Once a week, the roses should be abundantly watered, preferably in the early morning or evening. The soil around the bush should be loosened constantly so that it is not overburdened, as the roots need constant oxygen access.
Cut roses every spring until the kidneys wake up. Completely remove the weak and sick, old, and dry stems, be sure to remove the sprout, which appeared below the place where the vaccination was made, otherwise, the bush will degenerate into a rosehip.
In practice, different types of pruning are used: weak, when there are 8 to 12 buds left on the shoot, moderate – with 4-6 buds and strong – cut off most of the shoot, leaving only 2-3 buds. Strong pruning is often required after a bad wintering so that the bush refreshes more quickly. Rose trimming is done with a sharp tool to avoid mechanical damage to the bark, wounds should be covered with a garden brew.
Many gardeners have a question of whether it is necessary to cut buds on roses in autumn.
With the onset of cold weather to think about hiding rosebushes. Today, some varieties of acclimatized varieties can hibernate without shelter. But florists say: in the harsh winter bushes can die. It is necessary to choose the best time to insulate the roses, and this is the beginning of November, because if you do it early, there is a possibility of danger to the roots, because they have already started to fall asleep and they can not come to life.
Many fans of roses make a big mistake, excessively “bathing” their roses for the winter frost. In this case, the roses die because of the ripening of the bushes. Do not cover roses for the winter with stubble or branches – so roses die in spring (most often in March).
If you have not found peat, cover the bushes in winter just lose ground, as the frost increases, pouring it with a slide on the cone (no more than 10-15 cm). In the third decade of March, all shelter devices should be removed, heated peat or earth, and a week later – two can feed the roses.

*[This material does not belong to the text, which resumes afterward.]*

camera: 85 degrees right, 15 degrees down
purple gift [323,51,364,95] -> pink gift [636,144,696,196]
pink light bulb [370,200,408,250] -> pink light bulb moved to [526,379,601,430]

Three or four times a season, the roses should be sprayed with special products to combat fungal diseases, rust, and pests.
Today the assortment of roses includes numerous kinds, shapes, and varieties. Every year it is replenished with about 200 new varieties. For decorative landscaping, roses are grown mainly in two groups: park and garden.
Park roses are species and varieties that grow without requiring shelter, or winter with easy protection. Special attention should be paid to spiky, femoral or small-leaved roses, cinnamon, red-leaved or gray, rusty, shiny, yellow, prickly (wrinkled), and others. The group of park roses also includes frost-resistant species – a variety of centifolia, Damascus, white and French.
Garden roses are bred selectively and agricultural machinery is actively used in their cultivation. They are quite delicate and must be protected in winter. Currently, more than 20 thousand varieties are grown. The most popular are groups of wicker roses, semi-wooled, miniature, Cordes roses, moss roses.
Rose is a very fragrant flower. And if your rose garden is filled with noble bushes, you will constantly admire the continuous flowering of the repairing, floral waterfalls of wicker, collect wonderful bunches of miniature species, and breathe in the fragrance of the most beautiful flowers on earth.